The State Department employs Natan Sharansky’s methodology for distinguishing anti-Israel criticism from anti-Semitism. Namely, language or conduct that demonizes, delegitimizes or imposes a double-standard on the Jewish state is anti-Semitism. Rosenthal enthusiastically described internal training for State Department officials to help them understand the distinction. — Washington Post
The State Department and Rosenthal are missing Sharansky’s point, which was that most anti-Zionism today simply is an expression of antisemitism, even if pictures of identifiable Jews eating babies are left out. They are devoting far too much effort to carefully distinguish between antisemitism and anti-Zionism, not so much to condemn antisemitism as to justify anti-Zionism.
It is important to understand that calls for Israel to be replaced by an Arab or Islamic state, whether they come from Fatah, Hamas, Mahmoud Ahmadinejad or Noam Chomsky, are both political — anti-Zionist — and antisemitic.
The alliance between Hitler and the Grand Mufti al-Husseini, as well as the protection of Nazi war criminals by Arab states after WWII points to the identity between Jew-haters and Israel-haters.
So I am going to tell you what I would like to hear someone associated with the administration say. I doubt that Rosenthal, a former member of the board of the phony ‘pro-Israel’ group J Street, would agree:
In 1948, after almost 2000 years, Jewish sovereignty was re-established in the historical land of Israel. Today, antisemitic hatred and fear of the Jewish people as individuals (or members of an imagined conspiratorial community) has become focused on the Jewish state, the concrete manifestation of the Jewish people in the political world.
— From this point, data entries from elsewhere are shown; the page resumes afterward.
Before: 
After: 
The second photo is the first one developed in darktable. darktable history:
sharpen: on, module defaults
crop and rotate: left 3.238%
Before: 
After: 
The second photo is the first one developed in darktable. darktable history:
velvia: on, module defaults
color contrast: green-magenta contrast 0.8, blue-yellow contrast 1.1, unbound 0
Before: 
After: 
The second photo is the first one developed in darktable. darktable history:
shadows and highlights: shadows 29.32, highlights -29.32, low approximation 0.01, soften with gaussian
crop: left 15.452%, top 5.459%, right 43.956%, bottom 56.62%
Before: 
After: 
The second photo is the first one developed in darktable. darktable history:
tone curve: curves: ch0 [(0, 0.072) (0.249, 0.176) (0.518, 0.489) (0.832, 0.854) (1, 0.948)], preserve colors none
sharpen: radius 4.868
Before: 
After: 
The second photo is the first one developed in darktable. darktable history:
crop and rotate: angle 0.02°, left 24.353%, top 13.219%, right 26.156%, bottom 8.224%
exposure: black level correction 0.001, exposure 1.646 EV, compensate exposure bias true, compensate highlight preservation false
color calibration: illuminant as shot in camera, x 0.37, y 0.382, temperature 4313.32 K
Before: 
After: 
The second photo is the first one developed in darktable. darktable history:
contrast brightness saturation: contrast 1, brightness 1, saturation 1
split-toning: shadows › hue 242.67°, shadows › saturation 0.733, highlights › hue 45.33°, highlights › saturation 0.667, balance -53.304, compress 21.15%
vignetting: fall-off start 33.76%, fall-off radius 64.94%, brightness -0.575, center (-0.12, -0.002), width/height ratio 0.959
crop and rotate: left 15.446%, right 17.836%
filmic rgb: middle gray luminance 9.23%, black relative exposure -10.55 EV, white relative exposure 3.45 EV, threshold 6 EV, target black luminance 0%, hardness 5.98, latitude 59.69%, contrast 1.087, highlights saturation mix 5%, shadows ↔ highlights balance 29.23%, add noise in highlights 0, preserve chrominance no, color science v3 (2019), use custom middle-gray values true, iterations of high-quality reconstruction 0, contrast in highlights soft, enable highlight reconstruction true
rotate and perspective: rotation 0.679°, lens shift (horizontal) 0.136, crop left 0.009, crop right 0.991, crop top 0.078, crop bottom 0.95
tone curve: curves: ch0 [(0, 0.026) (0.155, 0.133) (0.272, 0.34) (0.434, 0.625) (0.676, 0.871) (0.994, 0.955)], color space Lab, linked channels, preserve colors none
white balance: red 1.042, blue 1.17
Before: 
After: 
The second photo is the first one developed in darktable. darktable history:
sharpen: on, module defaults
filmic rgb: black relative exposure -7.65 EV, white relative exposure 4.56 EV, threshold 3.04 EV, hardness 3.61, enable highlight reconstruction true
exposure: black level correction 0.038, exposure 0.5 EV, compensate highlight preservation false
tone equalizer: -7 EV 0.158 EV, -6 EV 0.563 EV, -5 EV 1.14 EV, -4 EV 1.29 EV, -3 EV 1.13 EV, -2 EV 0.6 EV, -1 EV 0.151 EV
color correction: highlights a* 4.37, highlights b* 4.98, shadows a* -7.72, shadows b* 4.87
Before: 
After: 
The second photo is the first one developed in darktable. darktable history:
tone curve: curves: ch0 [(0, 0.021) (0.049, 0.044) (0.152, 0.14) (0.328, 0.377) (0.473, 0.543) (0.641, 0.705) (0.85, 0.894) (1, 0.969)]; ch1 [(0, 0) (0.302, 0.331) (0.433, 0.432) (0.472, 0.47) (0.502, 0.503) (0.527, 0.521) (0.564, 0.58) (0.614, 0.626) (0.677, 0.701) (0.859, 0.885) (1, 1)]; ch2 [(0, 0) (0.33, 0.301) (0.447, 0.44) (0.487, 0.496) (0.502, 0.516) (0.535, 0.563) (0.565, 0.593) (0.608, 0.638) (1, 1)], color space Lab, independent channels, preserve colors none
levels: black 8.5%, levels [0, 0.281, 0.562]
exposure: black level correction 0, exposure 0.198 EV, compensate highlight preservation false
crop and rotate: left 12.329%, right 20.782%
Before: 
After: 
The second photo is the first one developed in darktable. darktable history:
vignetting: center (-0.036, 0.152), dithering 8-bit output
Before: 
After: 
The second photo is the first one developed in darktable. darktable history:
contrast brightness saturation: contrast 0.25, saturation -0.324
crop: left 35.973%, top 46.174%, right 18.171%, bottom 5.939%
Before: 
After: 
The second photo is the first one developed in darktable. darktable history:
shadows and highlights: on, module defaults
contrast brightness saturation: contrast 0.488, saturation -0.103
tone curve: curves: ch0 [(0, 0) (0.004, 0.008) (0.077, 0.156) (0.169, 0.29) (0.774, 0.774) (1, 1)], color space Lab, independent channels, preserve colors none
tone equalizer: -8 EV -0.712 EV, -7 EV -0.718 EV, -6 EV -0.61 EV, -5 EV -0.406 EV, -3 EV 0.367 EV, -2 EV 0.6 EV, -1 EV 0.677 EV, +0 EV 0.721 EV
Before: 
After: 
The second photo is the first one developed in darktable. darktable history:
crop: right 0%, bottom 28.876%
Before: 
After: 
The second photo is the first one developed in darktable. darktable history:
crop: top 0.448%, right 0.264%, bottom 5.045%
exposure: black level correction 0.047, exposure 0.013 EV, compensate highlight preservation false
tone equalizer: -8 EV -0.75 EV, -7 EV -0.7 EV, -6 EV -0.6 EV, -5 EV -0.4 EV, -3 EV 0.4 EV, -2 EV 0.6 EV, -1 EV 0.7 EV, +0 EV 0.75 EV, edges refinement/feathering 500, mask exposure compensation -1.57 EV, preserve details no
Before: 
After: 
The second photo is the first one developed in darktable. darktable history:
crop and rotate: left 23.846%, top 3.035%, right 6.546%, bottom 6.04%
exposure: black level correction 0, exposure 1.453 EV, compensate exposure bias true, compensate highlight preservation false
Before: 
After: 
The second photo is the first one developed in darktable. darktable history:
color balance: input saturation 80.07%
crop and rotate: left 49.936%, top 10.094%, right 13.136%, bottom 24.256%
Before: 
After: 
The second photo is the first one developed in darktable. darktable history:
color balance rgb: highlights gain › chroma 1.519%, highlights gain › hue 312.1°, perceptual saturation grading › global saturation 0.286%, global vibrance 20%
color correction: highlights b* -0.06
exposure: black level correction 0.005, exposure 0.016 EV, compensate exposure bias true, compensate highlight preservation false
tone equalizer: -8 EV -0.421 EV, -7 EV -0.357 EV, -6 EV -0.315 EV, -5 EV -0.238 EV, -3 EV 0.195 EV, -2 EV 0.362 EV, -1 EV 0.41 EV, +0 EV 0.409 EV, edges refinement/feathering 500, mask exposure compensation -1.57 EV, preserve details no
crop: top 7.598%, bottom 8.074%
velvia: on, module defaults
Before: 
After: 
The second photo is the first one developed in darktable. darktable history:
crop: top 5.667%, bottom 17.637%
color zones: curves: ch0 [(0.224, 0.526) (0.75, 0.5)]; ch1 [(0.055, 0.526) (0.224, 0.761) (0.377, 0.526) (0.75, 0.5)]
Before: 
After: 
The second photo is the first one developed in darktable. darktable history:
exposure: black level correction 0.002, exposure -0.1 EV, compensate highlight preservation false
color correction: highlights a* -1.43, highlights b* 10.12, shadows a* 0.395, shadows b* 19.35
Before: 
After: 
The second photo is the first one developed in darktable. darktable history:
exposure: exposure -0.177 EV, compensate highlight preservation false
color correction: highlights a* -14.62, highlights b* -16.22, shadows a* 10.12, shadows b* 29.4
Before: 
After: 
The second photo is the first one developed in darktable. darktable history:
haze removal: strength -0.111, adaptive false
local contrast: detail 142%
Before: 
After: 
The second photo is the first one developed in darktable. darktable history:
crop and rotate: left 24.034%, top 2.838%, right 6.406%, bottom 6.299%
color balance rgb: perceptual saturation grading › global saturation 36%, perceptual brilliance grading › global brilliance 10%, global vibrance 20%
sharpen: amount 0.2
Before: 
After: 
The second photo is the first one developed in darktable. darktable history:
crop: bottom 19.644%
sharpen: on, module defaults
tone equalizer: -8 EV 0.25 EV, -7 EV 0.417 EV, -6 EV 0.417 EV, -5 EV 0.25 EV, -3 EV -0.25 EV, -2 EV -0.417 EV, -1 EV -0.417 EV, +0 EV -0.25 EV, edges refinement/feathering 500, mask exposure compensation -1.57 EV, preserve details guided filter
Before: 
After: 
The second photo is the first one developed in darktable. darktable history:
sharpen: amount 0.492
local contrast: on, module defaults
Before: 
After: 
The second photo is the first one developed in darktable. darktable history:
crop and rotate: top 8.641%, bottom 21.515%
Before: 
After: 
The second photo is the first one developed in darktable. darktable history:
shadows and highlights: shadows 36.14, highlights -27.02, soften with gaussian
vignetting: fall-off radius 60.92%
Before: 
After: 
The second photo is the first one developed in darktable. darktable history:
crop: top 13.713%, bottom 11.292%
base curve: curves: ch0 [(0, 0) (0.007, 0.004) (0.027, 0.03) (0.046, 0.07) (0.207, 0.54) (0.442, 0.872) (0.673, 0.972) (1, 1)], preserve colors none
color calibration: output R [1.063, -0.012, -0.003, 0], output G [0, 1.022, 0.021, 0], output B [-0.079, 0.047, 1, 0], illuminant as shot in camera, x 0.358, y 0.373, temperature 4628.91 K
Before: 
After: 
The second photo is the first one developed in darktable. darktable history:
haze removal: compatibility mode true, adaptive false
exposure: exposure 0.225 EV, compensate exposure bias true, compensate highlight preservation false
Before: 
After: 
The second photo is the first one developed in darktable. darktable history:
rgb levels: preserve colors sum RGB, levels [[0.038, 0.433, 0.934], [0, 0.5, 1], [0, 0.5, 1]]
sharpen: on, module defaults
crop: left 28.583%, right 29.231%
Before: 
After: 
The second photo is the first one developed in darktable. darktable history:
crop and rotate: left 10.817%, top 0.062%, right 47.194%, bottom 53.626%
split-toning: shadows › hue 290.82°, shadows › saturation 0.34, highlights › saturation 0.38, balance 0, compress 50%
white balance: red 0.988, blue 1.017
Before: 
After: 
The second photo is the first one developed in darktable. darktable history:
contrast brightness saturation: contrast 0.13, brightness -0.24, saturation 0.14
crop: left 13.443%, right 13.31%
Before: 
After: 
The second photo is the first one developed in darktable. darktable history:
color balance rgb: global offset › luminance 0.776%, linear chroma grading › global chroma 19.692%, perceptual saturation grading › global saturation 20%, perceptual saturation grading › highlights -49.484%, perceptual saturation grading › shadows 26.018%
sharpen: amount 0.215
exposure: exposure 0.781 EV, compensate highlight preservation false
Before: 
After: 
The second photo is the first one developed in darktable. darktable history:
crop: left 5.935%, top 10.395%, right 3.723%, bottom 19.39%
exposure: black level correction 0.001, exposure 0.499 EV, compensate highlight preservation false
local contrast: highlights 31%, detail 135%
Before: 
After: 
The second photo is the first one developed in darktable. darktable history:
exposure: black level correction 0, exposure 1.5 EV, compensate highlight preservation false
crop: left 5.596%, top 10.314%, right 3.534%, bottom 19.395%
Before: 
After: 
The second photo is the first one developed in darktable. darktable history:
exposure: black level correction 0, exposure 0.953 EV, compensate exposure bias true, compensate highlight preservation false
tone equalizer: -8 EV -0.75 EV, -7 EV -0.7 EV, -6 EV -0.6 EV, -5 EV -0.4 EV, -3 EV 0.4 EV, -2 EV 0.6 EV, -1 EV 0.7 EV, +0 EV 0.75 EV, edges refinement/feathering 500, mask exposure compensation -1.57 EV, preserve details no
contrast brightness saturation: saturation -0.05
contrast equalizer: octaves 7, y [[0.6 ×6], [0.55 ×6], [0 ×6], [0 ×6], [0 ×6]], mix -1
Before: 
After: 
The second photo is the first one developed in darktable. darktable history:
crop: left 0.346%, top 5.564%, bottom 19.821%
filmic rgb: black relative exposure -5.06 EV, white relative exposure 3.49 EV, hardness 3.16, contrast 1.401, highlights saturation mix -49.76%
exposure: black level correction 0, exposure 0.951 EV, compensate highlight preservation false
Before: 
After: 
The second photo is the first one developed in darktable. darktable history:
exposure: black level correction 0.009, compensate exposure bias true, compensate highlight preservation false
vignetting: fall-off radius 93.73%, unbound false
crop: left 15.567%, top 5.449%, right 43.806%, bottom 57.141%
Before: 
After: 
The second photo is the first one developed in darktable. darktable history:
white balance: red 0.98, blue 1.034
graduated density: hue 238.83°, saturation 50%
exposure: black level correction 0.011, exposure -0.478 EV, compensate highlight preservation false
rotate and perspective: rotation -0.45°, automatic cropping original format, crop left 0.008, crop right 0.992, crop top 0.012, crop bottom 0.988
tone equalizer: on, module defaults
The primary manifestation of antisemitism today, then, is anti-Zionism: the concerted attempt to delegitimize the Jewish state in order to weaken it and thus deny self-determination and self-defense to the Jewish people.
The US affirms the proposition that anti-Zionism is antisemitism, and that it will support the right of the Jewish people to defend and keep its state in its historical homeland.
A demand for self-determination for a Palestinian Arab people is only acceptable insofar as it does not conflict with or detract from the right of the Jewish people to live peacefully in the Jewish state of Israel.
I’m not holding my breath.
Technorati Tags: Israel, Hannah Rosenthal, anti-Semitism, antisemitism, anti-Zionism
Anti-Zionism is Anti- Semitism. This is especially apparent if one considers the special part Israel plays now in others perception of Jews. Israel ‘symbolizes’ Jewishness and is the most prominent symbol of it in the present day world. The first way then to damage Jews is to damage Israel.
All this makes especially contemptible the fools and fellow- travelers of the extreme Left in Israel who join in with, and give support to the enemies of their own people.